愛国のリアリズムで真贋を見分ける③――「地球市民志向の空想主義」は国を誤る

国連の安保理での討議の様子(写真UN Photo/Mark Garten)

 では、「愛国のリアリズム」の対極にある思考法は何か。

 まず、「愛国」に対しては「地球市民」という言葉を思い浮かべる人もいるだろう。自国一国にこだわらずに地球規模で、さらに国民というこだわりを捨てて市民の立場から考えるという思考法である。しかし、地球市民という立場は、ともすると「根無し草・無国籍」の思考となり、実体から遊離してしまう。

 次に、「リアリズム(現実主義)」の対義語としての「理想主義」である。理想を求めることは、いつの時代でも重要なことである。しかし、現実的な政策論、とりわけ安全保障の分野などでは、理想主義的平和論が果たしてどこまで有用たり得るのか、多いに疑問である。空理空論の空想主義になってしまうのではないか。

 少し話が脇道に入るが、戦後、必要以上にソ連や中国を美化してきた学者や教員たちがいた。社会主義国家を理想と信じたのである。

 しかし、ソ連は、チェコ侵攻(1968年)、アフガニスタン侵攻(1979年)などの侵略行為があり、また社会主義経済が破綻して国家が消滅してしまった(1991年)。

 中国は、国内では文化大革命(1965年から約10年間)、天安門事件(1989)などの過酷な人権弾圧があり、対外侵攻は、東トルキスタン(現、新疆ウイグル自治区)、チベット、中印紛争、中ソ国境紛争、中越紛争、南沙、西沙諸島など、枚挙にいとまがない。

 とりわけ、中国と親和性の高い学者は、こうした人権弾圧や覇権・侵略行為に今なお口をつぐんでいるのが不可解である。

 さて、本題に戻ろう。こうしたソ連、中国の社会主義幻想に直面した一部の学者や教員たちは、自らの「新たな飯のタネ」として、社会主義に代わり「地球市民」なる概念を打ち出したのだが、前述の通り実体がないので思考ゲームに終わっている。

国連に過度の期待は禁物


 一方、過度に国連(国際連合)に期待する国連至上主義を持つ人もいる。国連こそが、世界平和を実現してくれるという「思い込み」を持ち、熱心に生徒に教え込む。

 しかし現実では、国連には安保理(安全保障理事会)常任理事国という5か国(米、英、仏、露、中)が拒否権をもっており、自国に不都合な決議に反対するため、紛争が解決されないこともしばしば発生してきた。中国という、覇権主義・侵略行為を行っている国が拒否権を持っており、国連に過度の期待は禁物である。

 高橋洋一氏は、前作の『日本を救う最強の経済論』で、「パワーポリティクスから目を背けるな」と題して次のように述べる。

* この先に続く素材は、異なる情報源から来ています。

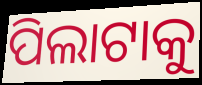
ପିଲାଟାକୁ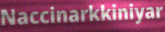
NaccinarkkiniyarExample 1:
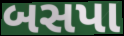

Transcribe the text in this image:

બસપા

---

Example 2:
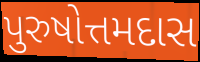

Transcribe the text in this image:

પુરુષોત્તમદાસ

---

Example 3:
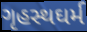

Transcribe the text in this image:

ગૃહસ્થઘર્મ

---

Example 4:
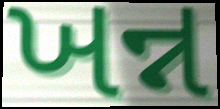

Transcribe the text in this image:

ખન્ન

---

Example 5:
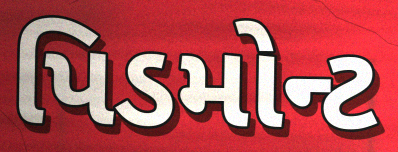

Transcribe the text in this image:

પિડમોન્ટ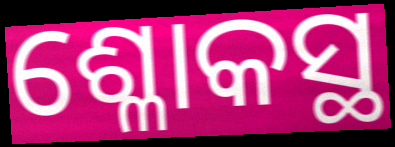
ଶ୍ଳୋକସ୍ଥ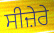
ਸੀਜ਼ੇਰੇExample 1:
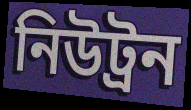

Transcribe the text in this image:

নিউট্ৰন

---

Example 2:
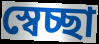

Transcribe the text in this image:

স্বেচ্ছা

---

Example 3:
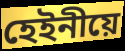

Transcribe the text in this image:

হেইনীয়ে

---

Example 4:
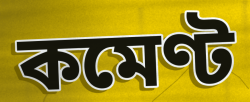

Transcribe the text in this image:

কমেণ্ট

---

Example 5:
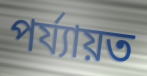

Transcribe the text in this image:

পৰ্য্যায়ত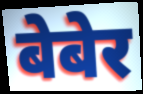
बेबेर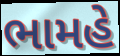
ભામહે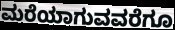
ಮರೆಯಾಗುವವರೆಗೂ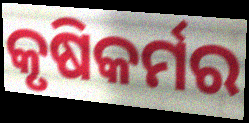
କୃଷିକର୍ମର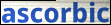
ascorbic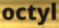
octyl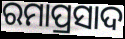
ରମାପ୍ରସାଦ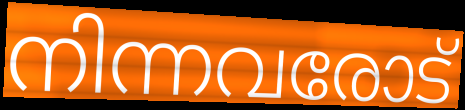
നിന്നവരോട്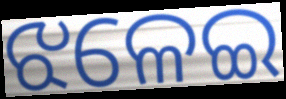
ଝଳେଇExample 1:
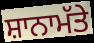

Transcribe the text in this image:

ਸ਼ਾਨਾਮੱਤੇ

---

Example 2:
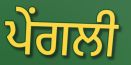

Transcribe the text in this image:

ਪੇਂਗਲੀ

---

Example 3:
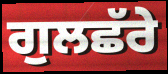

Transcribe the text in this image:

ਗੁਲਛੱਰੇ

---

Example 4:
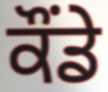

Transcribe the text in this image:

ਕੌਂਡੇ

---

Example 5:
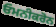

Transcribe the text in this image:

ਓਮਨੀਕਰੋਨ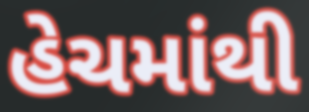
હેચમાંથીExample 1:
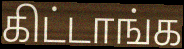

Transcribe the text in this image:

கிட்டாங்க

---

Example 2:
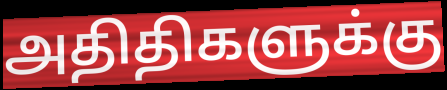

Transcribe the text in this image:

அதிதிகளுக்கு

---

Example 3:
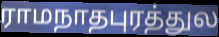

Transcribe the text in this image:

ராமநாதபுரத்துல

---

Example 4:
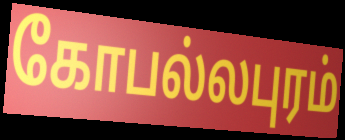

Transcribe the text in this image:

கோபல்லபுரம்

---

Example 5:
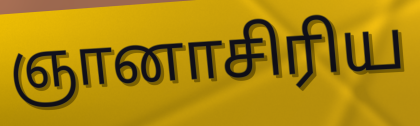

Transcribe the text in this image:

ஞானாசிரிய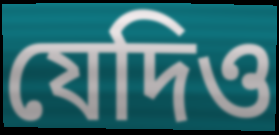
যেদিওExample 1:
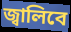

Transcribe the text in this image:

জ্বালিবে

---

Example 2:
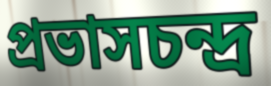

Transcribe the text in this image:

প্রভাসচন্দ্র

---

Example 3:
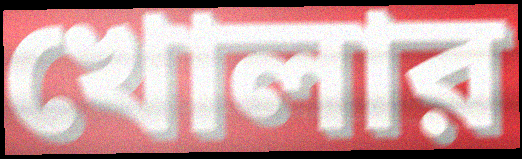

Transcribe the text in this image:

খোলার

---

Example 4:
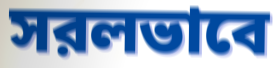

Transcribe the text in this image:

সরলভাবে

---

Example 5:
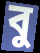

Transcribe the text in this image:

বু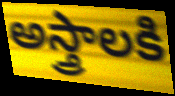
అస్త్రాలకి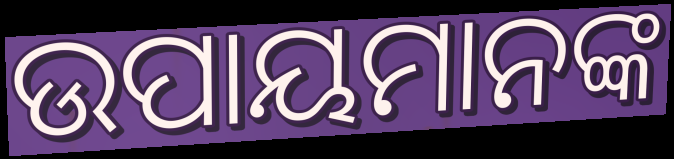
ଉପାୟମାନଙ୍କ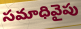
సమాధివైపు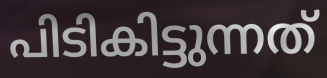
പിടികിട്ടുന്നത്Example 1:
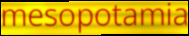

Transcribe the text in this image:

mesopotamia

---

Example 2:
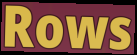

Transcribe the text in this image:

Rows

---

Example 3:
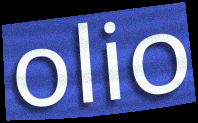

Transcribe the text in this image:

olio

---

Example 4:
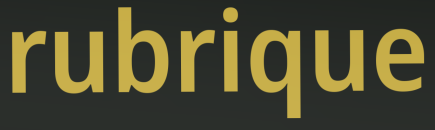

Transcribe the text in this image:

rubrique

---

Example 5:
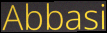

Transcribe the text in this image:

Abbasi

 国際政治の力学はパワーポリティクスで動いており、いわば弱肉強食の世界だ。隙を見せた方が悪いというのが国際政治だが、軍事的な牽制がなくなればパワーバランスが崩れ、その地域は一気に不安定化するだろう。
 国際社会は「なめるか、なめられるか」の世界だ。互いの実力、行動力の探り合いや、「相手が引いたら自分が押す」式の駆け引きが、国際政治の舞台ではつねに繰り広げられている。
 すべての国がほぼ均等な力で押し合い、均衡が続いている間は何も動かないが、ひとたび、どちらかが引けば、もう一方が押す。弱みや隙を見せれば、一気に付け込まれる。自国が不戦を誓っていても、そうでない国が存在するとしたら、対抗策を取らざるをえない場合もあって当然だろう。これが、今までもずっと繰り返されてきた国際政治の常識なのだ。(199ページ)

 そうであるならば、価値観を共有し合う国が同盟を結び、覇権主義・侵略行為に「集団的自衛権」で対抗し、平和を維持することが最も賢明な策となる。

 それでもなお、思い込みの強い左派系の人々は、頑なに集団的自衛権の行使に反対する。国連そのものが、「集団的自衛権」を認めているにもかかわらずだ。

「愛国のリアリズム」の対極に位置する「地球市民志向の空想主義」が、思考ゲームの域をはみ出て実際の政治で悪影響をもたらし、東アジアのパワーバランスを崩し平和を脅かすことになれば、それは、高橋洋一氏が『愛国のリアリズムが日本を救う』のあとがきで述べているように「売国のお花畑論」となってしまう。

 現実を直視し、理想と現実のギャップに気づき、両者のバランスを取りながら、理想を実現するためにも現実的な方策をとっていくことが肝要だ。

 もっと言えば、愛国をベースとして、国際社会の現実を冷静に見つめながら、自国の発展と世界との協調を目指していくのが「愛国のリアリズム」の真髄なのではないか。